I think targeting December 28th would be good – it’s pretty much right in between Christmas and New Year’s so probably one of the lowest points in terms of contributions starting.
Largely I don’t think a time matters that much since once the tooling is ready we’ll pull down the compiler, run it, and then as per normal land a PR that switches it on.
Hmm… and that would presumably be the same for https://github.com/rust-lang/rust/pull/53654 and possibly switching to rust 2018 within the compiler? Do you forsee doing those things at the same time?

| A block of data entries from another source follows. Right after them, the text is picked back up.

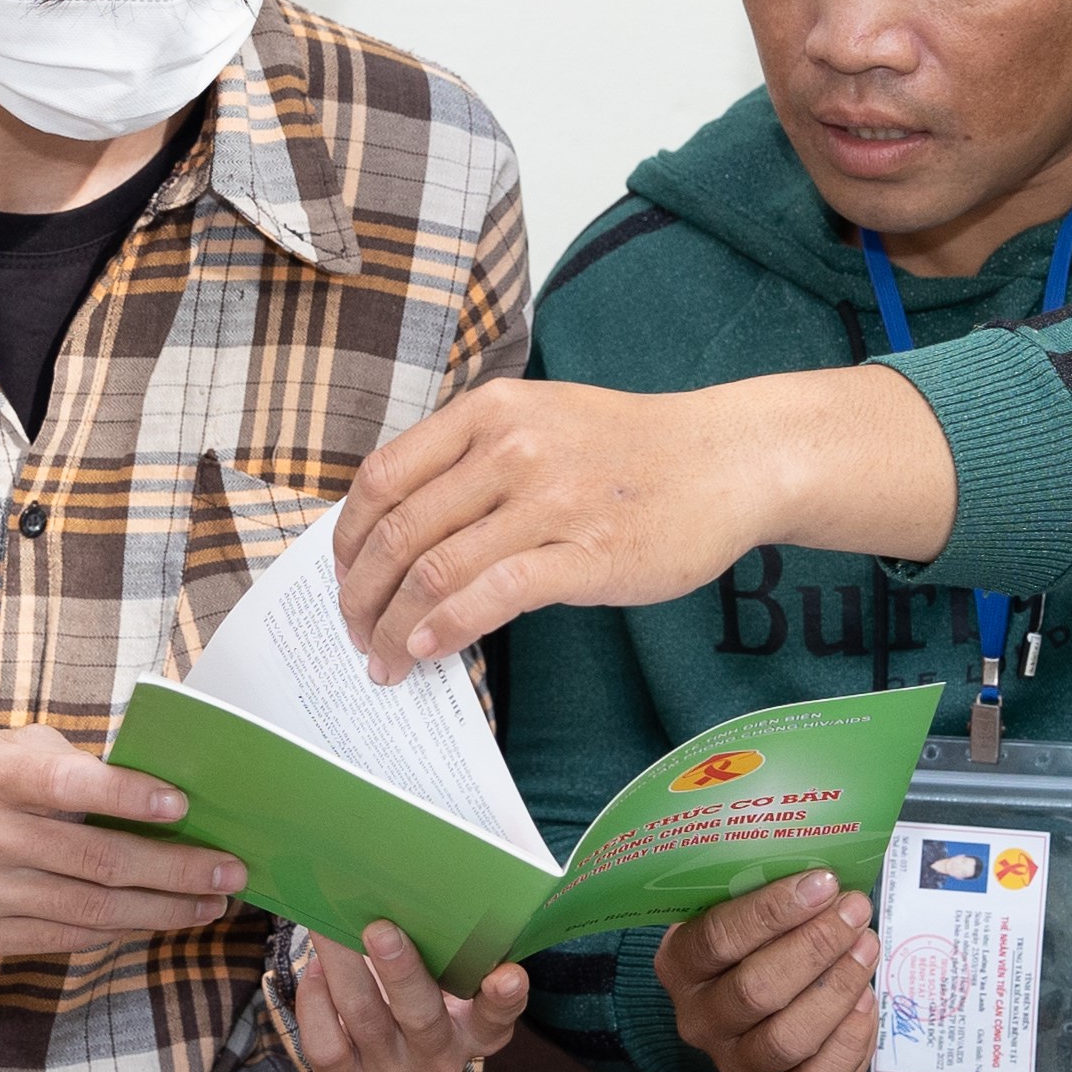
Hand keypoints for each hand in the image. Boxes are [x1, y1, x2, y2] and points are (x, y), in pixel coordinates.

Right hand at [0, 723, 245, 979]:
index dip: (128, 796)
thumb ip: (73, 764)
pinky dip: (124, 929)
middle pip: (95, 861)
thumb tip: (161, 792)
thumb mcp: (6, 748)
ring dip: (163, 909)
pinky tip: (162, 918)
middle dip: (174, 869)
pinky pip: (70, 937)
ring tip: (212, 901)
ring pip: (91, 909)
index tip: (183, 806)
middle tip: (230, 869)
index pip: (67, 784)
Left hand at [296, 924, 527, 1071]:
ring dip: (343, 969)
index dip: (504, 998)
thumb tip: (409, 888)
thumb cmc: (424, 981)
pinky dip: (316, 1002)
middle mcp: (439, 1056)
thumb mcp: (446, 969)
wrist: (385, 1031)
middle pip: (422, 1018)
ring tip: (328, 928)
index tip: (507, 974)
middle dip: (400, 972)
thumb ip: (445, 943)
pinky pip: (326, 1046)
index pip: (497, 1017)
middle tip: (380, 929)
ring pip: (365, 1021)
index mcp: (477, 1029)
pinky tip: (317, 970)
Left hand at [332, 368, 954, 682]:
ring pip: (438, 568)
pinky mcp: (587, 553)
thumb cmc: (631, 450)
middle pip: (401, 530)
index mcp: (489, 411)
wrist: (729, 459)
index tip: (342, 578)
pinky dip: (447, 628)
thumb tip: (401, 537)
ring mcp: (550, 499)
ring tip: (385, 660)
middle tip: (354, 635)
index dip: (348, 539)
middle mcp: (511, 447)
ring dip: (395, 625)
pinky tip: (429, 650)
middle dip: (361, 595)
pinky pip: (494, 595)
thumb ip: (472, 464)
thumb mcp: (540, 422)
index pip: (384, 477)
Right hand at [655, 873, 879, 1071]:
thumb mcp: (741, 910)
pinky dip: (849, 1044)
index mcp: (680, 964)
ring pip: (788, 1039)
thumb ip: (768, 892)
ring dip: (838, 990)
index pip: (719, 938)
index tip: (824, 883)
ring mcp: (734, 1066)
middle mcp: (698, 1020)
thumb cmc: (751, 942)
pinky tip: (867, 1003)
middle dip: (816, 947)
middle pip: (756, 991)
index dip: (774, 911)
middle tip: (855, 911)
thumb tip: (827, 874)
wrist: (744, 1002)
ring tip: (867, 948)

One sentiment I hadn’t seen mentioned is that running rustfmt on the entire repository is going to be a real pain for any large in-progress pull requests (I’m a little biased here). The code in the compiler currently follows a variety of conventions, so there are going to be a lot of changes, which are not going to be convenient to rebase on top of. I’m not sure what the solution to this is (maybe a longer adjustment period to give authors a change to push such PRs over the line?), but it’s worth pointing out.

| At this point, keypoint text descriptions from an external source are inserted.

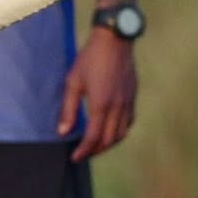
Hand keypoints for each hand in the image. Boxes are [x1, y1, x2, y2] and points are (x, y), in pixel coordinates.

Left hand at [59, 27, 137, 158]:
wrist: (115, 39)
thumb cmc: (90, 58)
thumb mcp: (73, 81)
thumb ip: (68, 109)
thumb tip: (63, 132)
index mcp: (101, 104)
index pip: (93, 138)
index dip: (83, 151)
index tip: (74, 158)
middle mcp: (117, 107)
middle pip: (109, 140)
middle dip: (95, 151)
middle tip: (83, 153)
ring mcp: (128, 101)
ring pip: (122, 133)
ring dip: (108, 143)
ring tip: (96, 145)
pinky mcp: (133, 95)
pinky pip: (129, 121)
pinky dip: (120, 131)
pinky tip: (110, 129)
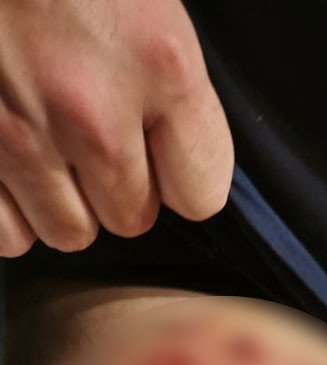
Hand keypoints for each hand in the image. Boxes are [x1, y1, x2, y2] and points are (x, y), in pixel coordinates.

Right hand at [0, 0, 233, 255]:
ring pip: (70, 232)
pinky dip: (12, 212)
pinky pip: (8, 235)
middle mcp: (93, 112)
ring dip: (65, 203)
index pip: (201, 193)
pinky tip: (12, 165)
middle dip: (120, 188)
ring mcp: (21, 136)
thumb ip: (167, 78)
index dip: (182, 177)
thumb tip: (175, 153)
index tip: (164, 154)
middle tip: (96, 138)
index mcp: (160, 62)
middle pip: (133, 219)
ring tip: (50, 147)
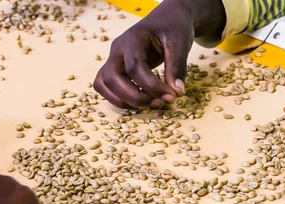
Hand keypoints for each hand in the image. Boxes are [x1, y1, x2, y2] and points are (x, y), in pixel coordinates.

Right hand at [94, 0, 224, 109]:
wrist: (167, 19)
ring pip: (103, 85)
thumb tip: (177, 93)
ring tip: (151, 103)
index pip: (134, 67)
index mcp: (132, 39)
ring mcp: (113, 59)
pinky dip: (120, 99)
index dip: (152, 86)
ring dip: (125, 101)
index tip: (172, 94)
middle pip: (112, 78)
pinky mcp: (115, 69)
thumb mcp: (180, 43)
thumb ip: (177, 67)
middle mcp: (117, 50)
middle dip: (135, 97)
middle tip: (160, 102)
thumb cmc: (172, 28)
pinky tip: (141, 101)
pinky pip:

Has anybody ever seen negative diffs from rustfmt?
It eats so much space
Line lengths are not respected - even if the line fits into 100 characters perfectly it's still broken.

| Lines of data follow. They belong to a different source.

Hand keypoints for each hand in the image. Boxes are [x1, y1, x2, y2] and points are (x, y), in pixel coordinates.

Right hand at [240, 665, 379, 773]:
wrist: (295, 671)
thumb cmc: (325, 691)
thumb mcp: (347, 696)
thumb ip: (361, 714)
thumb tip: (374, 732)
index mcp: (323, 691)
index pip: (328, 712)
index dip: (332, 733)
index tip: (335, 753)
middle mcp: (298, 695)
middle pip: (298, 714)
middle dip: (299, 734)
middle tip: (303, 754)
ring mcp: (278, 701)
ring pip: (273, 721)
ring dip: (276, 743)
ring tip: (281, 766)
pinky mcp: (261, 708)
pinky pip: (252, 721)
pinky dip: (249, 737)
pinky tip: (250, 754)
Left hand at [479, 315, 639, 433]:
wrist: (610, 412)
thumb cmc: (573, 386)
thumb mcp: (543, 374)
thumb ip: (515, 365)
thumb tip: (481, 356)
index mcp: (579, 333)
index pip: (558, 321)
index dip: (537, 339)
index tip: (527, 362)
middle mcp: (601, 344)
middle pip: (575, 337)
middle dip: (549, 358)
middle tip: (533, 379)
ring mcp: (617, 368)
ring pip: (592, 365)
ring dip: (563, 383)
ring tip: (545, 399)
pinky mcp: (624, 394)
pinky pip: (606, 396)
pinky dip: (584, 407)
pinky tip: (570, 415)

Many formatting choices are very different from what was used in rustc previously.
Perhaps rustfmt config needs to be tweaked to use "One True Line Length" instead of "one length for wrapping this, another shorter length for wrapping that"?
I'd also change the config to make formatting closer to what was used previously.
I guess it's a necessary evil to keep the formatting consistent, but (despite maybe sounding silly) I'm very unhappy that code I'm working on has to go through this, and I'll enjoy working on code less and will have less motivation if the code looks that much different from what I'd personally write.
Without regard to the specifics here, I have similar problems with auto-formatters that use different measures of “appropriateness” than those that I do personally. It’s probably a necessary burden for projects that have many concurrent maintainers, but it is painful for those of us who have preferred code rendering styles that differ from the community consensus.
-Ok(s) => if s == "true" { "y" } else { "n" },
+Ok(s) => {
+ if s == "true" {
+ "y"
+ } else {
+ "n"
+ }
+}
It’s just rustfmt not respecting line lengths.
Remember how the conditional operator “cond ? if_yes : if_no” was always rejected because "if is already an expression"? With formatting like this that just sounds like mockery in retrospect.
The style team already had that discussion and agreed that that kind of ifshould be on one line; I think that’s interacting badly with the rules regarding what kind of expression can comprise a one-line match arm.
We never did settle on a complete solution for when rules overlap.
I have a similar dislike of the lack of vertical density that rustfmt will create. Unfortunately most of the configuration options that can make this better are unstable.
Fortunately, this is not an issue for rustc codebase.
EDIT: Actually, I'm not sure in this. What version of rustfmt should be used exactly? Does rustfmt have an analogue of RUSTC_BOOTSTRAP=1?
If it's indeed solvable with one line in config, that would be great!
I'll check what difference it makes on rustc code.